Sie ist u.a. "Ausbildungsbotschafterin des bayerischen Gastgewerbes" und hat in den letzten Jahren massgeblich dafür gesorgt, dass ihr Haus bei Azubis und Arbeitnehmern hoch im Kurs stand. Überzeugt haben etwa eine faire Bezahlung, beschränkte Wochenend-Dienste, viele Fortbildungsangebote, Benefits wie Mitarbeiter-Wohnungen, eine Azubi-WG direkt im Hotel und auch ein Mitarbeiter-Auto. Zum HR-Erfolg beigetragen haben zudem Aktivitäten wie Messebesuche, Info-Veranstaltungen in Schulen oder die Kooperation mit verschiedenen Arbeitsagenturen. Diese sollen noch intensiviert und ausgebaut werden.

Das HR-Team erörtert aktuell ausserdem u.a. flexiblere Arbeitszeitmodelle. Auch soll der Dienstplan noch enger mit den Mitarbeitern abgestimmt und in einem "Wunschbuch" vorgemerkt werden. Dass diese Massnahmen helfen werden, ist sich die Personalreferentin sicher, "doch das Ruder komplett herumreissen werden sie nicht – das können wir nicht allein."

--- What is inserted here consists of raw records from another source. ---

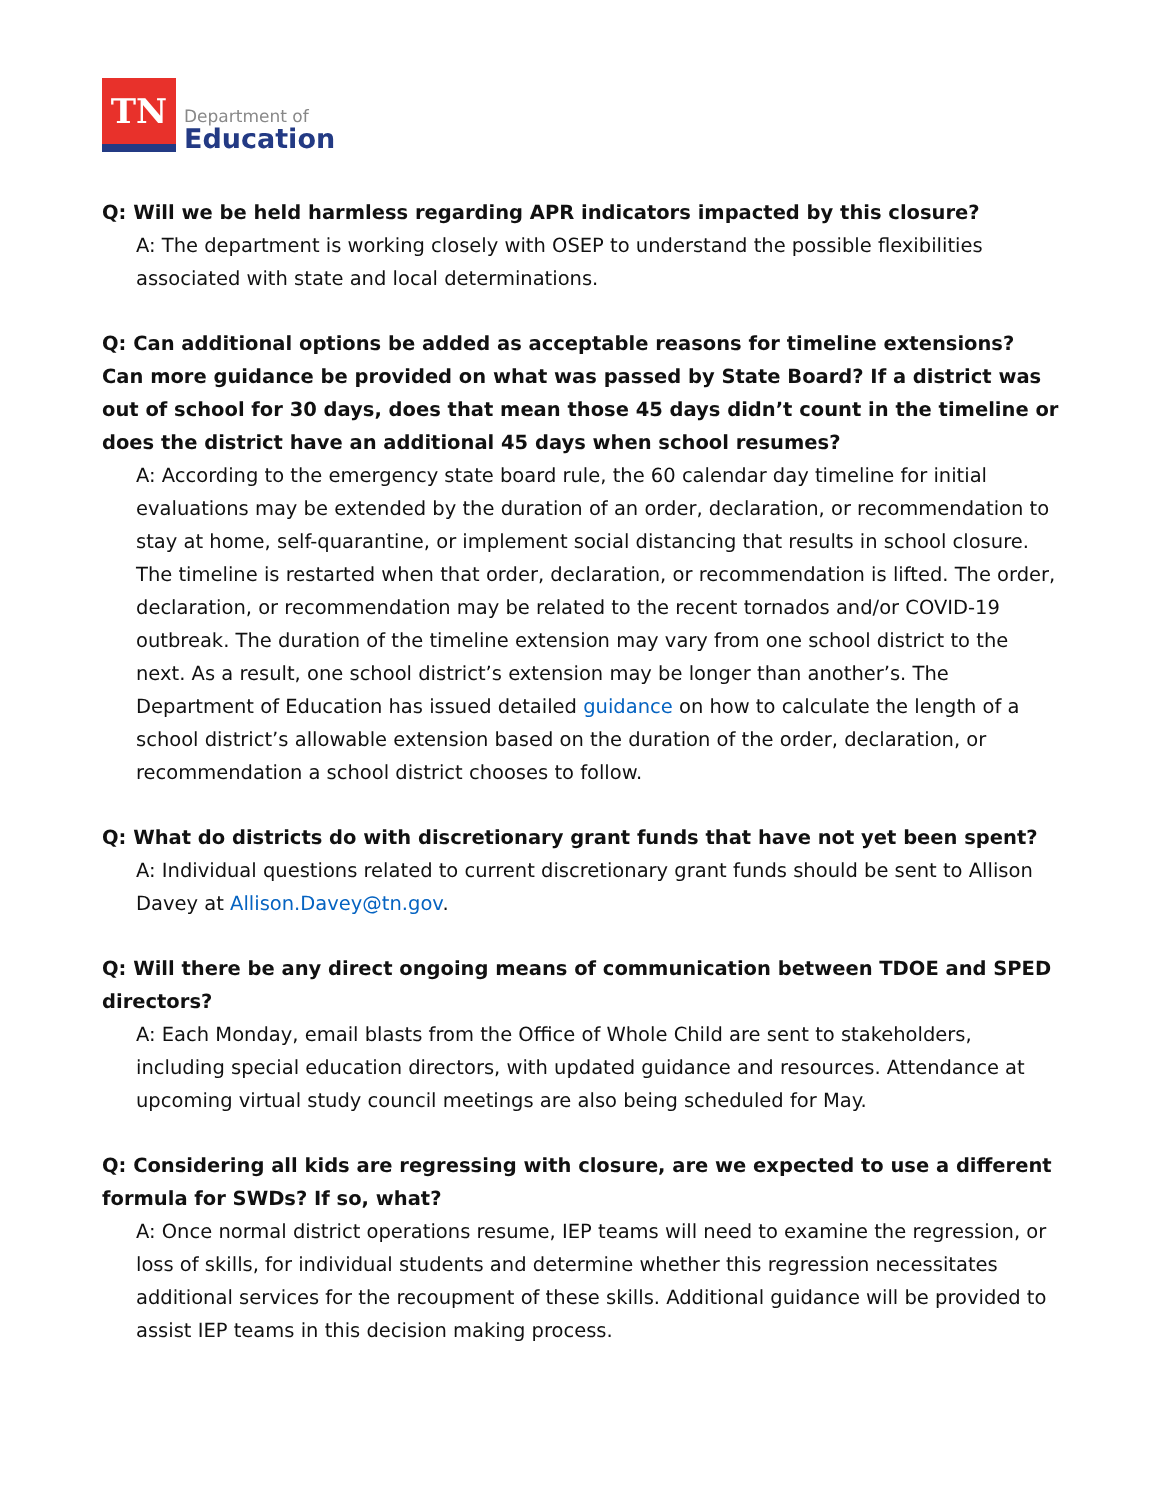TN
Department of
Education
Q: Will we be held harmless regarding APR indicators impacted by this closure?
A: The department is working closely with OSEP to understand the possible flexibilities associated with state and local determinations.
Q: Can additional options be added as acceptable reasons for timeline extensions? Can more guidance be provided on what was passed by State Board? If a district was out of school for 30 days, does that mean those 45 days didn’t count in the timeline or does the district have an additional 45 days when school resumes?
A: According to the emergency state board rule, the 60 calendar day timeline for initial evaluations may be extended by the duration of an order, declaration, or recommendation to stay at home, self-quarantine, or implement social distancing that results in school closure. The timeline is restarted when that order, declaration, or recommendation is lifted. The order, declaration, or recommendation may be related to the recent tornados and/or COVID-19 outbreak. The duration of the timeline extension may vary from one school district to the next. As a result, one school district’s extension may be longer than another’s. The Department of Education has issued detailed guidance on how to calculate the length of a school district’s allowable extension based on the duration of the order, declaration, or recommendation a school district chooses to follow.
Q: What do districts do with discretionary grant funds that have not yet been spent?
A: Individual questions related to current discretionary grant funds should be sent to Allison Davey at Allison.Davey@tn.gov.
Q: Will there be any direct ongoing means of communication between TDOE and SPED directors?
A: Each Monday, email blasts from the Office of Whole Child are sent to stakeholders, including special education directors, with updated guidance and resources. Attendance at upcoming virtual study council meetings are also being scheduled for May.
Q: Considering all kids are regressing with closure, are we expected to use a different formula for SWDs? If so, what?
A: Once normal district operations resume, IEP teams will need to examine the regression, or loss of skills, for individual students and determine whether this regression necessitates additional services for the recoupment of these skills. Additional guidance will be provided to assist IEP teams in this decision making process.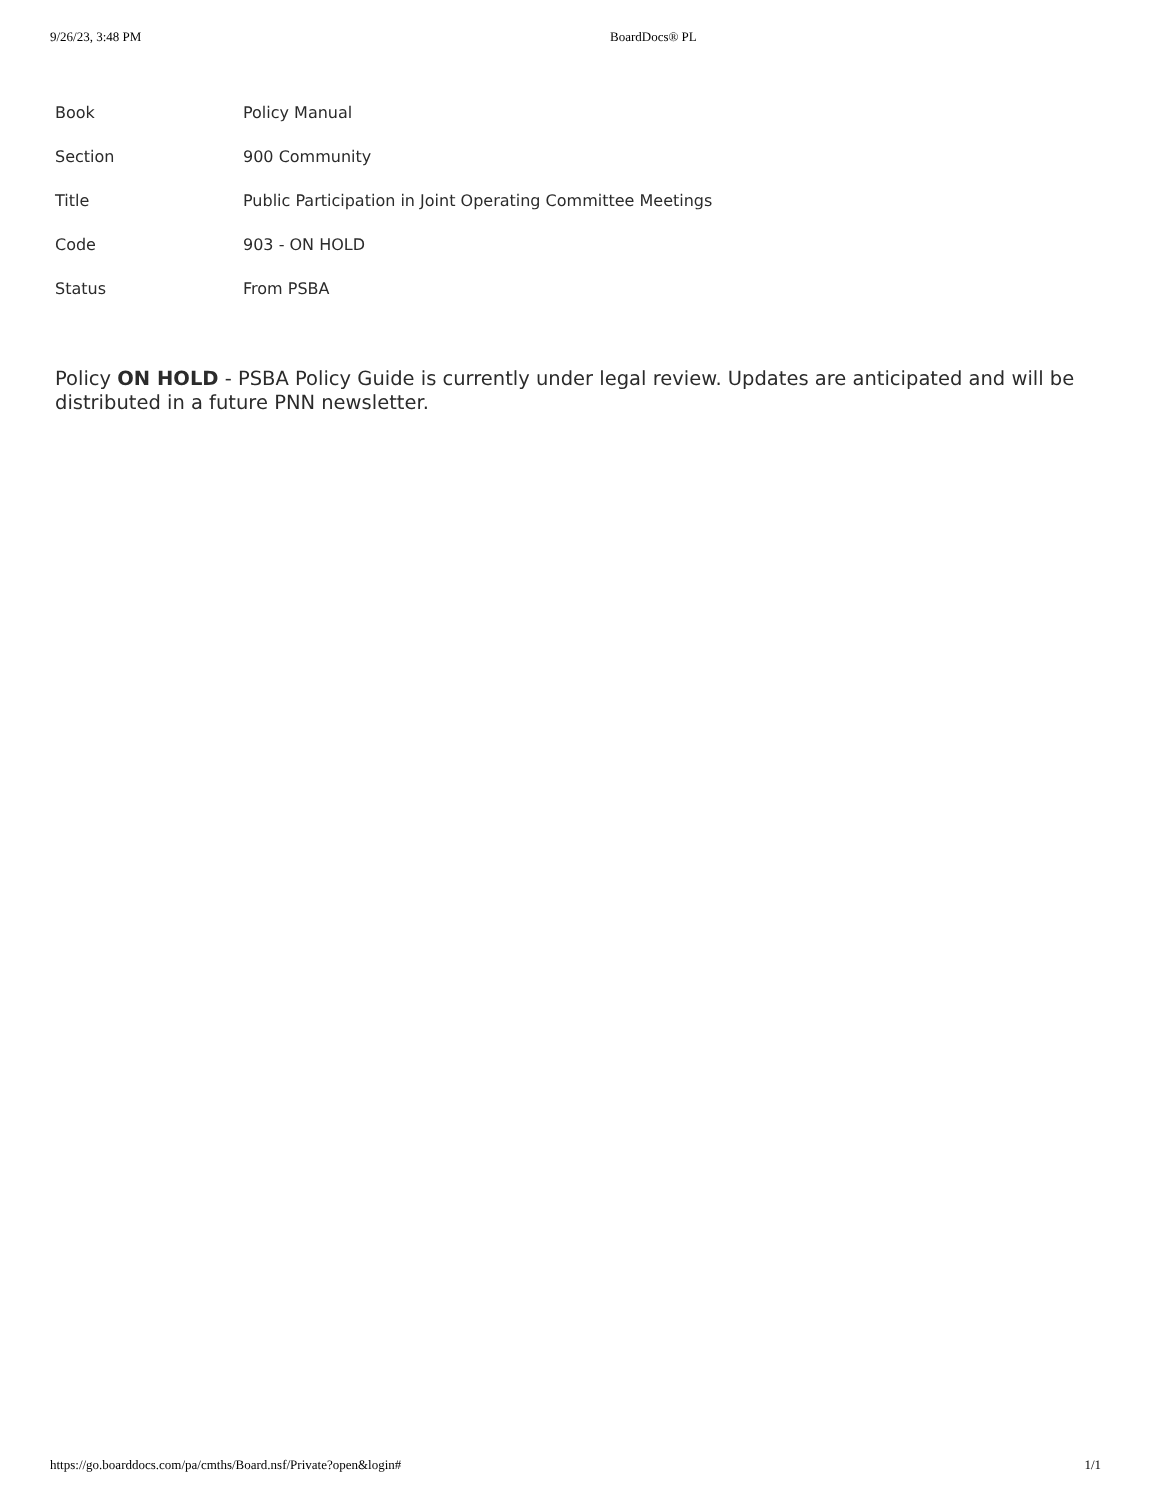9/26/23, 3:48 PM BoardDocs® PL
| Book | Policy Manual |
| Section | 900 Community |
| Title | Public Participation in Joint Operating Committee Meetings |
| Code | 903 - ON HOLD |
| Status | From PSBA |
Policy ON HOLD - PSBA Policy Guide is currently under legal review. Updates are anticipated and will be distributed in a future PNN newsletter.
https://go.boarddocs.com/pa/cmths/Board.nsf/Private?open&login# 1/1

Blick ins Ausland scheitert an Bürokratie

"Der hiesige Markt ist schlichtweg leergefegt. Eine Lösung sehe ich nur durch den Zufluss von ausländischen Kräften – daher arbeiten wir schon jetzt mit EURES, dem Portal für internationale Fachkräfte, zusammen." Schulze-Clewing würde gerne noch mehr Menschen aus dem Ausland anwerben. Doch Bürokratie und Vorschriften stünden dabei oft im Weg. "In vielen Jobs dürfen nur zertifizierte 'Ausgebildete' arbeiten – ein solches Zertifikat gibt es allerdings nur in Deutschland, Österreich und der Schweiz. Andere Länder bilden in den Betrieben aus, also 'Learning by doing'. Ausländische Fachkräfte sind oftmals hochqualifiziert, sollen aber hier in die Berufsschule zu Azubis im ersten Lehrjahr gehen." Das sei nicht praktikabel.

Die HR-Managerin fordert daher schnellstmöglich Unterstützung bei Aufenthalts-Genehmigungen und Arbeitserlaubnissen sowie die Vereinfachung formeller Prozesse. "Es gibt so viele, sehr gute Hotel-Fachkräfte, die in Deutschland in ihrem Job nicht arbeiten dürfen, weil sie nicht genau die hier geforderten Qualifikationsbescheinigungen besitzen. Ein Pâtissier beispielsweise darf in Deutschland kein Schnitzel anfassen, weil er Spezialitätenkoch ist." Solche Regelungen verschärften die ohnehin angespannte Situation zusätzlich.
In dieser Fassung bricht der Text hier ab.